§ PROBLEM TO WORK ON: Print nothing but the lines below starting at the line that holds "testis cancer stained" and ending at the line that holds "brown stain shows", including both, each exactly as written.

++++++++

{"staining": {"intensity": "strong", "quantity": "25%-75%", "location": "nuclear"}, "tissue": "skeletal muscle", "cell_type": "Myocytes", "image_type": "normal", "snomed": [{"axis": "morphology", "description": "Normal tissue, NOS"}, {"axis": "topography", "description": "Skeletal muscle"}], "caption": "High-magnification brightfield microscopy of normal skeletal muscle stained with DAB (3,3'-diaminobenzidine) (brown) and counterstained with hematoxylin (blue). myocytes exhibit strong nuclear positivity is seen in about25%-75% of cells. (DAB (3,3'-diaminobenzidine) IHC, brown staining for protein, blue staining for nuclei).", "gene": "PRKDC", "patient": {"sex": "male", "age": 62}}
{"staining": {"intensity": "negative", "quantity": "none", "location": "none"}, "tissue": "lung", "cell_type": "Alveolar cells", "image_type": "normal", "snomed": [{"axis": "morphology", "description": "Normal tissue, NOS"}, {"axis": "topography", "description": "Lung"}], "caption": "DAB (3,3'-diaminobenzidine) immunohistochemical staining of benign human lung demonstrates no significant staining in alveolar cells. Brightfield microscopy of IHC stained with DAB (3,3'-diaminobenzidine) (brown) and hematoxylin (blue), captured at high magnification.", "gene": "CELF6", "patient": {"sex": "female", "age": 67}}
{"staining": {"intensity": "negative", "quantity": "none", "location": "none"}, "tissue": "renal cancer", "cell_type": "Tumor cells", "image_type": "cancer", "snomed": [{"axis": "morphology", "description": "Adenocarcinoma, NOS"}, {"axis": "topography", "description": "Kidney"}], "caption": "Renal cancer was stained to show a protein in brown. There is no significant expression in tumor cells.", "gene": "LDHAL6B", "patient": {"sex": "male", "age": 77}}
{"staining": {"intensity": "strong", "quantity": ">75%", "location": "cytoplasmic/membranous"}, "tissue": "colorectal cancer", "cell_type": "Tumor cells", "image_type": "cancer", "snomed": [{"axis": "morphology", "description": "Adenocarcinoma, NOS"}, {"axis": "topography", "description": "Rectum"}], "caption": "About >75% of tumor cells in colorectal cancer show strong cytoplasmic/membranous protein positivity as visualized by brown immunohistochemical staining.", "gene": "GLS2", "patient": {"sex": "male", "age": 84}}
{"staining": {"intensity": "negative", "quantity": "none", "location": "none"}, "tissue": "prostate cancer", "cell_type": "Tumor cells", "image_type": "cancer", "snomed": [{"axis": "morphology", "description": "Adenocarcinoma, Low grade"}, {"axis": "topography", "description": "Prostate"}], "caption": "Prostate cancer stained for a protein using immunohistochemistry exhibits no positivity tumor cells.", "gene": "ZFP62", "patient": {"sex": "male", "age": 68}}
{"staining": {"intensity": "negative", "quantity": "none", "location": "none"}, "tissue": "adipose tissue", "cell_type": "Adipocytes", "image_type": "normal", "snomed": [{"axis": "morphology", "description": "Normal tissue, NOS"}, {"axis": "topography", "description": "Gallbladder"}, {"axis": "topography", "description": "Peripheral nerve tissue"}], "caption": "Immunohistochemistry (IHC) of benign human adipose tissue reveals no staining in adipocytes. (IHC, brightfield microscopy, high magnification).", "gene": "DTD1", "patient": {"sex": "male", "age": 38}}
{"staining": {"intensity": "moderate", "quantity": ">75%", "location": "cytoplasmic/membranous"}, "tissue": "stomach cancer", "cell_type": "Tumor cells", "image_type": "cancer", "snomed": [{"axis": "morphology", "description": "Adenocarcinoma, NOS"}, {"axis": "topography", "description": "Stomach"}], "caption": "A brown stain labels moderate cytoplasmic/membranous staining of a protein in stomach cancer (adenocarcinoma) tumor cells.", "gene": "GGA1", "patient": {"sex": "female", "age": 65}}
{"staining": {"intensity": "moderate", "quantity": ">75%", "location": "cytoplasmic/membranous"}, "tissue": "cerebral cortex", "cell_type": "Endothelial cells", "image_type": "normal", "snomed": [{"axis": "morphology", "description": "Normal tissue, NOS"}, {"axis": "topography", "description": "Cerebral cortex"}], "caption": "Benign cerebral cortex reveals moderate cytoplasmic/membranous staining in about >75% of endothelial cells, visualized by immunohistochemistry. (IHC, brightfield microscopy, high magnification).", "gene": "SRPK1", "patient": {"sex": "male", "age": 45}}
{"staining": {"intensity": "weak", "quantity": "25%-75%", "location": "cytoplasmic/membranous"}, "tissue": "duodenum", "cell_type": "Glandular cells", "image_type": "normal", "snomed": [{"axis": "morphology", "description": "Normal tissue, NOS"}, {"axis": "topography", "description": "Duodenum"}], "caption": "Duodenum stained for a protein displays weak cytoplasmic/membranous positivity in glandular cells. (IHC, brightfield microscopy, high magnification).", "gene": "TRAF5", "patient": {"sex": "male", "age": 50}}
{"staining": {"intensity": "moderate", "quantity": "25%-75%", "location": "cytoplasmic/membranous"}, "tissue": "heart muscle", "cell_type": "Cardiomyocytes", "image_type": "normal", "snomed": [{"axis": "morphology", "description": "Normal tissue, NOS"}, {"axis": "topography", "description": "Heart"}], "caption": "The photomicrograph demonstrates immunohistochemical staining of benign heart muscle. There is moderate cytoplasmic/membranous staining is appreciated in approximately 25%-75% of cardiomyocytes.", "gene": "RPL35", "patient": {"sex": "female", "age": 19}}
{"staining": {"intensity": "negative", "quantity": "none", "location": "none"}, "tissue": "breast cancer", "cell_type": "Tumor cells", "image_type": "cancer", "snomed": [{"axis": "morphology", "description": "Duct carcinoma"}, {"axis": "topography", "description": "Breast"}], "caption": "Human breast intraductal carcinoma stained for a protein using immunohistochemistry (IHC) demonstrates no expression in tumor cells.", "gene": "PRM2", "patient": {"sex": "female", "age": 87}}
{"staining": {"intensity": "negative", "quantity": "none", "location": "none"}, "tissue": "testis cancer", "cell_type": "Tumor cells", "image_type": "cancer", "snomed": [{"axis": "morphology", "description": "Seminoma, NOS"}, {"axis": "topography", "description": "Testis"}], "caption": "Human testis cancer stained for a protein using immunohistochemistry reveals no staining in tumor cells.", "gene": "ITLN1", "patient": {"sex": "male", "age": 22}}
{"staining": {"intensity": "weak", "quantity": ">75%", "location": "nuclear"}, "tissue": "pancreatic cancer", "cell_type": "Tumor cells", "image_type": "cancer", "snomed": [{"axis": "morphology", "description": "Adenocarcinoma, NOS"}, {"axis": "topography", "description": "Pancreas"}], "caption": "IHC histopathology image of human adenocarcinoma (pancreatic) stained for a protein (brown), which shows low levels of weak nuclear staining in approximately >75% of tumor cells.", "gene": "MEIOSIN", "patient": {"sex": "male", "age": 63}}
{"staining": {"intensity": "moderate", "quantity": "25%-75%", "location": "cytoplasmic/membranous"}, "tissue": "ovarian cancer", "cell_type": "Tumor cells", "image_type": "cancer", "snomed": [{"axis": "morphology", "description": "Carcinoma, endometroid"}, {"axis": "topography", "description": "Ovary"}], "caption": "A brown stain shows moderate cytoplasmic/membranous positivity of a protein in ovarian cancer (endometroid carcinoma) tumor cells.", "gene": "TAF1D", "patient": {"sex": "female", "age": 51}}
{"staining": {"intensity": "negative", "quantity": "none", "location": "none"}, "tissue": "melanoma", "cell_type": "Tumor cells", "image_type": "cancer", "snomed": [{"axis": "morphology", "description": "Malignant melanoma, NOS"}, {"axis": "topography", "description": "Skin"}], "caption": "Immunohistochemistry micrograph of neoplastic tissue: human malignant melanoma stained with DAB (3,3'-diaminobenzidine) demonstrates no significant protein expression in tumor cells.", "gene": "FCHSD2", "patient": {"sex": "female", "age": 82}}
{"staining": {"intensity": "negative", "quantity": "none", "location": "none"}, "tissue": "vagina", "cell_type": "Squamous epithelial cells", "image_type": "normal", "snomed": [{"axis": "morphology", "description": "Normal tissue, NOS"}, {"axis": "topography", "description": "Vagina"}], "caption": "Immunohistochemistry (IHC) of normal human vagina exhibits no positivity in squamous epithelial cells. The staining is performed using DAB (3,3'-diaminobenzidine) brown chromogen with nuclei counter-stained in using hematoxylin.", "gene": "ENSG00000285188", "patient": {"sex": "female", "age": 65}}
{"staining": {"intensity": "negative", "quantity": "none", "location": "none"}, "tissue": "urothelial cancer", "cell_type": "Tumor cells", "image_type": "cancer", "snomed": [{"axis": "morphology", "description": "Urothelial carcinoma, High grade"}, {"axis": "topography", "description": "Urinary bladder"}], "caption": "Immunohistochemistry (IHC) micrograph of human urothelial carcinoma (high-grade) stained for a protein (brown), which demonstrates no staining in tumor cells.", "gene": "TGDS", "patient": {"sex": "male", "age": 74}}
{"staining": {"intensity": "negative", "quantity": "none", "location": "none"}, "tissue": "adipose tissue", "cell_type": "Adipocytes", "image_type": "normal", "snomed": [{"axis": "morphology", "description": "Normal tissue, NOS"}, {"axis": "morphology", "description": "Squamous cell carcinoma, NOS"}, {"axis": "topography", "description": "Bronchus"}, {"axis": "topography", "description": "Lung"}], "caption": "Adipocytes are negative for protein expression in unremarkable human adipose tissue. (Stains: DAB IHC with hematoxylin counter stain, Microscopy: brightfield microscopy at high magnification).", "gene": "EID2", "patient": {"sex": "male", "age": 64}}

++++++++

§ TASK RESULT:
{"staining": {"intensity": "negative", "quantity": "none", "location": "none"}, "tissue": "testis cancer", "cell_type": "Tumor cells", "image_type": "cancer", "snomed": [{"axis": "morphology", "description": "Seminoma, NOS"}, {"axis": "topography", "description": "Testis"}], "caption": "Human testis cancer stained for a protein using immunohistochemistry reveals no staining in tumor cells.", "gene": "ITLN1", "patient": {"sex": "male", "age": 22}}
{"staining": {"intensity": "weak", "quantity": ">75%", "location": "nuclear"}, "tissue": "pancreatic cancer", "cell_type": "Tumor cells", "image_type": "cancer", "snomed": [{"axis": "morphology", "description": "Adenocarcinoma, NOS"}, {"axis": "topography", "description": "Pancreas"}], "caption": "IHC histopathology image of human adenocarcinoma (pancreatic) stained for a protein (brown), which shows low levels of weak nuclear staining in approximately >75% of tumor cells.", "gene": "MEIOSIN", "patient": {"sex": "male", "age": 63}}
{"staining": {"intensity": "moderate", "quantity": "25%-75%", "location": "cytoplasmic/membranous"}, "tissue": "ovarian cancer", "cell_type": "Tumor cells", "image_type": "cancer", "snomed": [{"axis": "morphology", "description": "Carcinoma, endometroid"}, {"axis": "topography", "description": "Ovary"}], "caption": "A brown stain shows moderate cytoplasmic/membranous positivity of a protein in ovarian cancer (endometroid carcinoma) tumor cells.", "gene": "TAF1D", "patient": {"sex": "female", "age": 51}}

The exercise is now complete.